De effectladder: effectiviteit van jeugdinterventies
Het is van belang om na te gaan of jeugdinterventies effectief zijn in de praktijk. Daarom wordt er veel onderzoek gedaan naar de werkzaamheid van interventies die erop zijn gericht om jeugdproblematiek te te verminderen. Vaak is voor professionals in de praktijk niet duidelijk of een specifieke interventie werkzaam is. Daarom heeft het Nederlands Jeugdinstituut een effectladder ontwikkeld.
Over de effectladder
De effectladder werd in 2008 ontwikkeld onder redactie van prof. dr. Tom van Yperen (Rijksuniversiteit Groningen) en prof. dr. Jan Willem Veerman (Radboud Universiteit Nijmegen) en biedt een kader om jeugdinterventies te categoriseren naar effectiviteit. Bij jeugdinterventies kan bijvoorbeeld worden gedacht aan een programma dat jongeren leert hoe ze kunnen omgaan met een depressie. Andere voorbeelden zijn interventies die een kind sociale vaardigheden aanleren en anti-pestprogramma's.
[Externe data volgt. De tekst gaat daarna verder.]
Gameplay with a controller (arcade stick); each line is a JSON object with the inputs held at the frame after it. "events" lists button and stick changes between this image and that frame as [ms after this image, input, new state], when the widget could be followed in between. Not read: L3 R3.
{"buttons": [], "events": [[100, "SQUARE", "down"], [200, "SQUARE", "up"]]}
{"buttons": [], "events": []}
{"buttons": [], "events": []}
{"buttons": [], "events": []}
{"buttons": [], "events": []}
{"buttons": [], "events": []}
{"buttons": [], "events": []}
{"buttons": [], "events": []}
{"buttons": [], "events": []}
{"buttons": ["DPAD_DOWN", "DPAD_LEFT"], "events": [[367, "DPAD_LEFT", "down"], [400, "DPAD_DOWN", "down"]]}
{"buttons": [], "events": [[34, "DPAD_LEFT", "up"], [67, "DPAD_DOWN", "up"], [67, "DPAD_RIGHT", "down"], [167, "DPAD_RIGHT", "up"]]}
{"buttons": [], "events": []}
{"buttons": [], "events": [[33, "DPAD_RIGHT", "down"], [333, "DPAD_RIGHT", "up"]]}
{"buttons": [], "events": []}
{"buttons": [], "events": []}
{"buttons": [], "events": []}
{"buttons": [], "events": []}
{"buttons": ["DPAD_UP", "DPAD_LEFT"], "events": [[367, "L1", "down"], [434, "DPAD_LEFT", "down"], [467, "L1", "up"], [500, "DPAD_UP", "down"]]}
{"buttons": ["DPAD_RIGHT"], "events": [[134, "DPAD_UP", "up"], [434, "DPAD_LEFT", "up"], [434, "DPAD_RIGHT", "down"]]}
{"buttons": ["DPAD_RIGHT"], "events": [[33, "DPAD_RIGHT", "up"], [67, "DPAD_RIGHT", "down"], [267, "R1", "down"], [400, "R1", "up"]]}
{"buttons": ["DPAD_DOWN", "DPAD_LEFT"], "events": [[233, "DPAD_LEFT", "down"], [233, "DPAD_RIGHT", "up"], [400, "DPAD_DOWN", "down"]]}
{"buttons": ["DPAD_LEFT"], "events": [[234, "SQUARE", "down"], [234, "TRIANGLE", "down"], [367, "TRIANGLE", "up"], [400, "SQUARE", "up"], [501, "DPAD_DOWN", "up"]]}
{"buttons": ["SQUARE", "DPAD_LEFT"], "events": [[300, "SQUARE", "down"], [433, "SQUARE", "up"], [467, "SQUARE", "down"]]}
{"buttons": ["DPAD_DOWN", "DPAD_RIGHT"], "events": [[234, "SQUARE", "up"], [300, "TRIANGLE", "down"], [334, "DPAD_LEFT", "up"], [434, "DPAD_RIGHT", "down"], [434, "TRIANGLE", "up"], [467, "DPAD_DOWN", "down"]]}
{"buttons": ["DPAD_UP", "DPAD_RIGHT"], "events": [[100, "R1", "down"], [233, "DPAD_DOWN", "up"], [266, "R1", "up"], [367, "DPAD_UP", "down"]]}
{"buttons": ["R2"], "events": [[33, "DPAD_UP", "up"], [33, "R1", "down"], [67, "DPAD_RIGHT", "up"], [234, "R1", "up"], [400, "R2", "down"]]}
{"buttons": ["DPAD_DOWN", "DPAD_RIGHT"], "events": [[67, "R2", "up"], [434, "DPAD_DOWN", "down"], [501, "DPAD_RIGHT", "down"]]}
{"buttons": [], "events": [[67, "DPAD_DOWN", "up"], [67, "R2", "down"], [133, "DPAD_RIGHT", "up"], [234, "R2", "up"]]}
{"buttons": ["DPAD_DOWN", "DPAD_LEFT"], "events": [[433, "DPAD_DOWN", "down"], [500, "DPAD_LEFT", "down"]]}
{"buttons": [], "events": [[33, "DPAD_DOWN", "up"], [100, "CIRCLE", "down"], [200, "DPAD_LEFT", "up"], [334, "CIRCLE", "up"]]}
Niveaus van de effectladder
De effectladder is opgebouwd uit vijf niveaus. Deze niveaus beschrijven in welk stadium van de ontwikkeling een interventie is. Hieronder worden de vijf niveaus kort toegelicht.
Niveau 0: impliciete kennis
Deze interventies zijn gebaseerd op impliciete kennis vanuit het werkveld. Vaak hebben professionals bepaalde gedachten over hoe een probleem het beste kan worden aangepakt. Die gedachten zijn meestal gebaseerd op hun eigen ervaringen in de jeugdzorg. Interventies die tot dit niveau behoren zijn niet onderzocht op effectiviteit. De kennis over de interventie is lastig overdraagbaar omdat deze in het hoofd van de professional zit.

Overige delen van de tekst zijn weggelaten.